The 40 songs:-
Memory (Cats); Love Me Tender;
Edelweiss; For He’s A Jolly Good
Fellow; The Star-Spangled Banner;
Danny Boy; Auld Lang Syne;
Hello Dolly!; Lili Marlene;
Somewhere Over the Rainbow; Yesterday;
White Christmas; Amazing Grace;
Home Sweet Home; Moon River;
Twinkle, Twinkle, Little Star;
Begin the Beguine; God Save the
King/Queen; I Don’t Know How
to Love Him; Rudolph the Red-Nosed
Reindeer; Galway Bay;
I Could Have danced All Night;
Blue Moon; You Made Me Love You;
Silent Night; Beyond the Blue
Horizon; Ave Maria; Now
is the Hour; Mad Dogs and Englishmen;
Falling in Love Again; Happy
Birthday; Candle in the Wind;
Waltzing Matilda; Send in the
Clowns; Greensleeves;
The Loveliest Night of the Year;
Bali Ha’i; You Don’t Have to
say You Love Me; It’s a Long
Way to Tipperary.
Ever wondered how a
song originated, the story behind it?

[Dataset excerpt]

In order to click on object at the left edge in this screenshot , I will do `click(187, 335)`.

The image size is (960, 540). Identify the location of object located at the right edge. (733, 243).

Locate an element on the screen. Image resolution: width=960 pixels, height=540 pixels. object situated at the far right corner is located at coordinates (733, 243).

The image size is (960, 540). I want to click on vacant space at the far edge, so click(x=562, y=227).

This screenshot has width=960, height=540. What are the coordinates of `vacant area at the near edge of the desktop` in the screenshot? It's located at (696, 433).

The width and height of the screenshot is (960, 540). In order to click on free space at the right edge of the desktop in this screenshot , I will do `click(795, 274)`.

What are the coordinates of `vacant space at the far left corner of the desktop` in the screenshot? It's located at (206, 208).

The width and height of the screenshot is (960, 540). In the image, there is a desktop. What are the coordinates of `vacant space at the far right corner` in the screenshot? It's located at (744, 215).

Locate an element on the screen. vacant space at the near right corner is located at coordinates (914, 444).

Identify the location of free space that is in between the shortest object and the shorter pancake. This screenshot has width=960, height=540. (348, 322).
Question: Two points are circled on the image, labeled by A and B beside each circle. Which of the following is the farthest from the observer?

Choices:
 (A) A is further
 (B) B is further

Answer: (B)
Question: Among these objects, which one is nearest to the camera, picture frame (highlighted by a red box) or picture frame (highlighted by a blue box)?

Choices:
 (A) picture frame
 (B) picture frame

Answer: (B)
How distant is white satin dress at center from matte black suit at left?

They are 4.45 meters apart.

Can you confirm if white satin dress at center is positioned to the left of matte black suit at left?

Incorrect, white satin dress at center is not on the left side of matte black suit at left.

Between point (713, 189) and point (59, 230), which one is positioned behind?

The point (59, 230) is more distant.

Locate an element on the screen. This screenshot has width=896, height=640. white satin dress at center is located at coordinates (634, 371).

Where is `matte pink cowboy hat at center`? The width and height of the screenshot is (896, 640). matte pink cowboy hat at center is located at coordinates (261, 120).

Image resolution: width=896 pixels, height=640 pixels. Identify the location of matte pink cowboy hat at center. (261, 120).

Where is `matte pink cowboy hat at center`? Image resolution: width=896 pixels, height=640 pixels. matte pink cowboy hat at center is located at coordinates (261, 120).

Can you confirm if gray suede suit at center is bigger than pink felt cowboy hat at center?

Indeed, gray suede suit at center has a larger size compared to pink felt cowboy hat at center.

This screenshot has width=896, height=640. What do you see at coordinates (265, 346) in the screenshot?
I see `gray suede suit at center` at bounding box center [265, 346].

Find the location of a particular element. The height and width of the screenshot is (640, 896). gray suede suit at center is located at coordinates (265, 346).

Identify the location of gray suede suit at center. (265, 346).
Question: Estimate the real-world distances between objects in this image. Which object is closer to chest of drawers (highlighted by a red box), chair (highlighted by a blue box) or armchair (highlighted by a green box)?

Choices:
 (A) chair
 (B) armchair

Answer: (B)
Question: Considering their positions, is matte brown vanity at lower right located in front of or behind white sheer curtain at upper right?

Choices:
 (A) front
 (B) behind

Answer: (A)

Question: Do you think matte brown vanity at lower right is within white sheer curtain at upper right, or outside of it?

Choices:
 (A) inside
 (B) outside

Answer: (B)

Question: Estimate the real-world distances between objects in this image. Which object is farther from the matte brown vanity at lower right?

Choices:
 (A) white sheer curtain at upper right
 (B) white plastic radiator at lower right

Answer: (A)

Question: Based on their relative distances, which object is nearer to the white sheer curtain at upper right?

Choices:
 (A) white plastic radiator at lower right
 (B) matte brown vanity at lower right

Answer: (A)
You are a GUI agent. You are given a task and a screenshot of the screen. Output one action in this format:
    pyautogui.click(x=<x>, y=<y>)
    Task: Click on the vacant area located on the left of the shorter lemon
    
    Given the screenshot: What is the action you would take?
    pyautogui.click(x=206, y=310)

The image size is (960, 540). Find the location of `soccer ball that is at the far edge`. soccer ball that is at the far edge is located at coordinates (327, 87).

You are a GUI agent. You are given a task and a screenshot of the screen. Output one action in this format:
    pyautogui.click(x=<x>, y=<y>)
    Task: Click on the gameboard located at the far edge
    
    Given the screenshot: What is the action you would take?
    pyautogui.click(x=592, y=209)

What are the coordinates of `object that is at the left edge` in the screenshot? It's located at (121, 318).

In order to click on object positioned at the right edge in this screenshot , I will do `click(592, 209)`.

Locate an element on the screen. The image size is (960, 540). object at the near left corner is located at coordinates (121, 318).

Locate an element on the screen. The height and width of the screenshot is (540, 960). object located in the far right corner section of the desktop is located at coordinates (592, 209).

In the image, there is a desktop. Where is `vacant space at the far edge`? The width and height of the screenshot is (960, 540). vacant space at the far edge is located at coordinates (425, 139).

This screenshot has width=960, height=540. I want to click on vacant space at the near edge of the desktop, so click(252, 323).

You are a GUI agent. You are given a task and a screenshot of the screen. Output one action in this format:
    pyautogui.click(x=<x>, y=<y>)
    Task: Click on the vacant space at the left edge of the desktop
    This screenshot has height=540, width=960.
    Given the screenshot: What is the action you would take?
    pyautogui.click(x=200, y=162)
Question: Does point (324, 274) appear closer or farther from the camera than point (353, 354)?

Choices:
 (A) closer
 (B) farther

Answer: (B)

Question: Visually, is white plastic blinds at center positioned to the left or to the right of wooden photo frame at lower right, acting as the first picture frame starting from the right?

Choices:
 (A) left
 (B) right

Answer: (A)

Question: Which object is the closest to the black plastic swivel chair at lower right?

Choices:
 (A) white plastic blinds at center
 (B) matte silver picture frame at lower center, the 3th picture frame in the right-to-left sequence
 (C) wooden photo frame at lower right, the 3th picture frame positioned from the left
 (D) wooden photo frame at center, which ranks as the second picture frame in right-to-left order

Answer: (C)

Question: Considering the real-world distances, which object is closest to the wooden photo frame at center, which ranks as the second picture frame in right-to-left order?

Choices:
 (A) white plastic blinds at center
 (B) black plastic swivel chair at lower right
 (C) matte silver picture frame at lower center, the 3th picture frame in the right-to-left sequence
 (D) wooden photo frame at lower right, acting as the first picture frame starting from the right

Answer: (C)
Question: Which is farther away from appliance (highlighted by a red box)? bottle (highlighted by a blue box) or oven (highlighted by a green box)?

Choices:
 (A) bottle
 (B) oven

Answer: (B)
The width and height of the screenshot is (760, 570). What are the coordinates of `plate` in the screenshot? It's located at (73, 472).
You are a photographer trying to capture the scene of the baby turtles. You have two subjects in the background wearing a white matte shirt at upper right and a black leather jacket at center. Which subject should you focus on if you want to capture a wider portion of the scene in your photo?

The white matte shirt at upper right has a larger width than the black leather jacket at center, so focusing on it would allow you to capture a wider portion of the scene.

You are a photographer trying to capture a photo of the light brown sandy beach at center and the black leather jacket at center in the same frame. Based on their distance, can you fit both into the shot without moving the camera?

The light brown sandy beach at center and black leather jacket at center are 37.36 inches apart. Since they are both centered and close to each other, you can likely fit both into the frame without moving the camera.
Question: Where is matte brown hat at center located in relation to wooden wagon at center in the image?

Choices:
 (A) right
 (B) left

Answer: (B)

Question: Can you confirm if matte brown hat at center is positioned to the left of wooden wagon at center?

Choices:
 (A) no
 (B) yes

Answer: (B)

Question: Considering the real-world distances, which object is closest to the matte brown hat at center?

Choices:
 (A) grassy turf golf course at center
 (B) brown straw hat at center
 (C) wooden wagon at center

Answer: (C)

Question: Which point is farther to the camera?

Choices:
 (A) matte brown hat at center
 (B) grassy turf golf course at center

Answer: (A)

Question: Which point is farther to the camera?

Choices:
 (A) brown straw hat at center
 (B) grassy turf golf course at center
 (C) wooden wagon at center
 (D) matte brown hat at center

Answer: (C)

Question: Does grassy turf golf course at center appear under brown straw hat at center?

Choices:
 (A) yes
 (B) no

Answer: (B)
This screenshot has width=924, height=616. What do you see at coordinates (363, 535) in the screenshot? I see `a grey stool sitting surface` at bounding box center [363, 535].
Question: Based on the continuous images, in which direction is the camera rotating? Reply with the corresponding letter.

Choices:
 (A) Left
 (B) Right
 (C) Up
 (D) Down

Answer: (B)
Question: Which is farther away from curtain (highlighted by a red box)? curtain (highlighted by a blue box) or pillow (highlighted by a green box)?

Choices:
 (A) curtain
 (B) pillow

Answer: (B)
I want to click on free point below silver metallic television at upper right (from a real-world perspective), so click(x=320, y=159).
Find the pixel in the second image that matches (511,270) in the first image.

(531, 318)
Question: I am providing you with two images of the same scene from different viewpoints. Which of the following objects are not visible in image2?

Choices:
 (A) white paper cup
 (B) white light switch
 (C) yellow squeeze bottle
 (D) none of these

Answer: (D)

◆ Prompt 1: Translate this sentence from the song list into Spanish: "Ever wondered how a song originated, the story behind it?"
◆ Prompt 2: Format the dataset entries as a JSON list of strings, one string per line and leaving out blank lines. Cover everything from the start of the entries down to the line containing "Locate an element on the screen. vacant", including both ends.

◆ Written answer 1: ¿Alguna vez te has preguntado cómo se originó una canción, la historia detrás de ella?

◆ Written answer 2:
[
  "In order to click on object at the left edge in this screenshot , I will do `click(187, 335)`.",
  "The image size is (960, 540). Identify the location of object located at the right edge. (733, 243).",
  "Locate an element on the screen. Image resolution: width=960 pixels, height=540 pixels. object situated at the far right corner is located at coordinates (733, 243).",
  "The image size is (960, 540). I want to click on vacant space at the far edge, so click(x=562, y=227).",
  "This screenshot has width=960, height=540. What are the coordinates of `vacant area at the near edge of the desktop` in the screenshot? It's located at (696, 433).",
  "The width and height of the screenshot is (960, 540). In order to click on free space at the right edge of the desktop in this screenshot , I will do `click(795, 274)`.",
  "What are the coordinates of `vacant space at the far left corner of the desktop` in the screenshot? It's located at (206, 208).",
  "The width and height of the screenshot is (960, 540). In the image, there is a desktop. What are the coordinates of `vacant space at the far right corner` in the screenshot? It's located at (744, 215).",
  "Locate an element on the screen. vacant space at the near right corner is located at coordinates (914, 444)."
]